On a side note can we legalize and destigmatize prostitution yet? I mean it's already the default state we're in. Everyone is promiscuous as fuck may as well make it advantageous for pretty girls to fuck average guys right?
>>16746510 I was quite skinny actually. 5'7" 125 lbs. He was glad when I went on the pill and grew myself an ass! Am now 145 because of that and adulthood. Still not fat. Still not shallow. Thanks for playing.
>>16746510 >>16746528 Also, must add: my formally obese husband asked me out. Which is something a lot of men with the "women only like rich fit Chads" excuse seem incapable of doing. If you don't really, truly put yourself out there, nothing will happen.

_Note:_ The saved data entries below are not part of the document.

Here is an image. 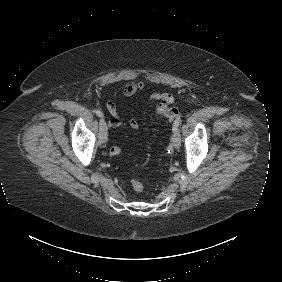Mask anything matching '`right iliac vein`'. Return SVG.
<instances>
[{
	"instance_id": "63e3f726",
	"label": "right iliac vein",
	"mask_w": 282,
	"mask_h": 282,
	"mask_svg": "<svg viewBox=\"0 0 282 282\" xmlns=\"http://www.w3.org/2000/svg\"><path fill=\"white\" fill-rule=\"evenodd\" d=\"M99 137L102 143L107 141V124L103 118L99 122Z\"/></svg>"
}]
</instances>
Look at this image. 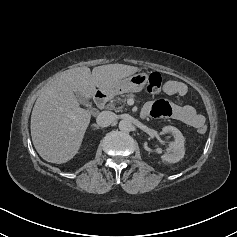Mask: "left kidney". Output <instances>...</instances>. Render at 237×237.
I'll list each match as a JSON object with an SVG mask.
<instances>
[{
	"instance_id": "5707ae66",
	"label": "left kidney",
	"mask_w": 237,
	"mask_h": 237,
	"mask_svg": "<svg viewBox=\"0 0 237 237\" xmlns=\"http://www.w3.org/2000/svg\"><path fill=\"white\" fill-rule=\"evenodd\" d=\"M162 132L171 133L174 136V141L170 142L169 151L162 155L161 159L169 163L179 162L185 155V139L182 133L174 126H165L162 128Z\"/></svg>"
}]
</instances>
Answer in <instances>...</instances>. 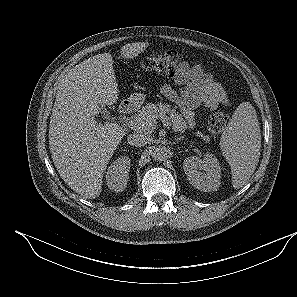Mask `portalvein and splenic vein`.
Listing matches in <instances>:
<instances>
[{
	"mask_svg": "<svg viewBox=\"0 0 297 297\" xmlns=\"http://www.w3.org/2000/svg\"><path fill=\"white\" fill-rule=\"evenodd\" d=\"M128 124L131 125V126H133L135 124V122L132 121V120H128Z\"/></svg>",
	"mask_w": 297,
	"mask_h": 297,
	"instance_id": "1",
	"label": "portal vein and splenic vein"
}]
</instances>
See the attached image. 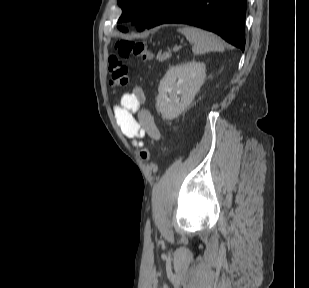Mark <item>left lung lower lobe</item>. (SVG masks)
Segmentation results:
<instances>
[{"mask_svg":"<svg viewBox=\"0 0 309 288\" xmlns=\"http://www.w3.org/2000/svg\"><path fill=\"white\" fill-rule=\"evenodd\" d=\"M245 16L246 0H168L145 28L164 23L190 24L212 31L244 51Z\"/></svg>","mask_w":309,"mask_h":288,"instance_id":"left-lung-lower-lobe-1","label":"left lung lower lobe"}]
</instances>
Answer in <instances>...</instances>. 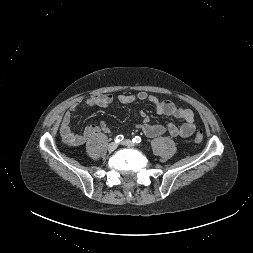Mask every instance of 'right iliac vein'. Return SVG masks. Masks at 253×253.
I'll list each match as a JSON object with an SVG mask.
<instances>
[{"label": "right iliac vein", "mask_w": 253, "mask_h": 253, "mask_svg": "<svg viewBox=\"0 0 253 253\" xmlns=\"http://www.w3.org/2000/svg\"><path fill=\"white\" fill-rule=\"evenodd\" d=\"M118 147V144L116 142H112L108 145L109 151H114Z\"/></svg>", "instance_id": "right-iliac-vein-1"}]
</instances>
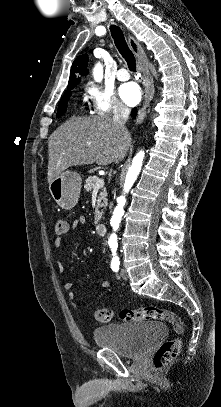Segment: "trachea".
<instances>
[{
	"instance_id": "1",
	"label": "trachea",
	"mask_w": 221,
	"mask_h": 407,
	"mask_svg": "<svg viewBox=\"0 0 221 407\" xmlns=\"http://www.w3.org/2000/svg\"><path fill=\"white\" fill-rule=\"evenodd\" d=\"M110 31L118 51L128 64L129 70L135 72L136 60L125 40L122 30L116 25H111Z\"/></svg>"
}]
</instances>
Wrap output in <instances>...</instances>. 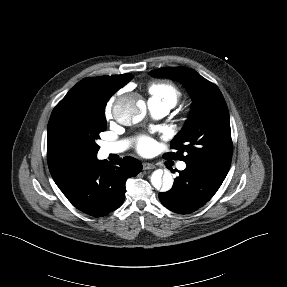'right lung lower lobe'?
<instances>
[{
  "label": "right lung lower lobe",
  "instance_id": "1",
  "mask_svg": "<svg viewBox=\"0 0 287 287\" xmlns=\"http://www.w3.org/2000/svg\"><path fill=\"white\" fill-rule=\"evenodd\" d=\"M141 170V162L133 157H124L114 165L94 157L60 189L77 209L94 217H102L122 205L125 181Z\"/></svg>",
  "mask_w": 287,
  "mask_h": 287
}]
</instances>
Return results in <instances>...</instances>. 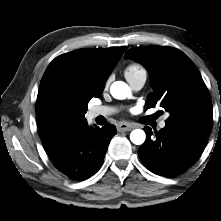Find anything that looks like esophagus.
Masks as SVG:
<instances>
[{"label":"esophagus","mask_w":221,"mask_h":221,"mask_svg":"<svg viewBox=\"0 0 221 221\" xmlns=\"http://www.w3.org/2000/svg\"><path fill=\"white\" fill-rule=\"evenodd\" d=\"M134 128V126L130 125V124H127V123H119L117 125V130L119 132H126V131H130Z\"/></svg>","instance_id":"obj_1"}]
</instances>
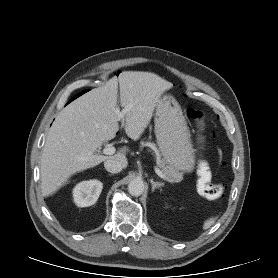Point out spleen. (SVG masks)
<instances>
[{
    "mask_svg": "<svg viewBox=\"0 0 278 278\" xmlns=\"http://www.w3.org/2000/svg\"><path fill=\"white\" fill-rule=\"evenodd\" d=\"M214 222H215V219L213 218V219H209L208 221H206L205 223H204V229H208V228H210L213 224H214Z\"/></svg>",
    "mask_w": 278,
    "mask_h": 278,
    "instance_id": "spleen-1",
    "label": "spleen"
}]
</instances>
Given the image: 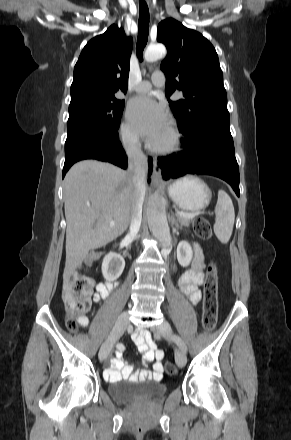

>>16746534 I'm not, but you are right that I need to relax. Having my half of the human race be portrayed as shallow and heartless is annoying and frustrating, and seeing any woman get the Token Internet Response of 'you must be fat' makes my blood boil.
I will concede that I am especially predisposed to not caring about the weight of other people. I was raised by my obese grandmother. She was the most amazing person I have ever known. So I guess that taught me, both consciously and unconsciously, not to care much about what someone looks like so much as who they are in their soul.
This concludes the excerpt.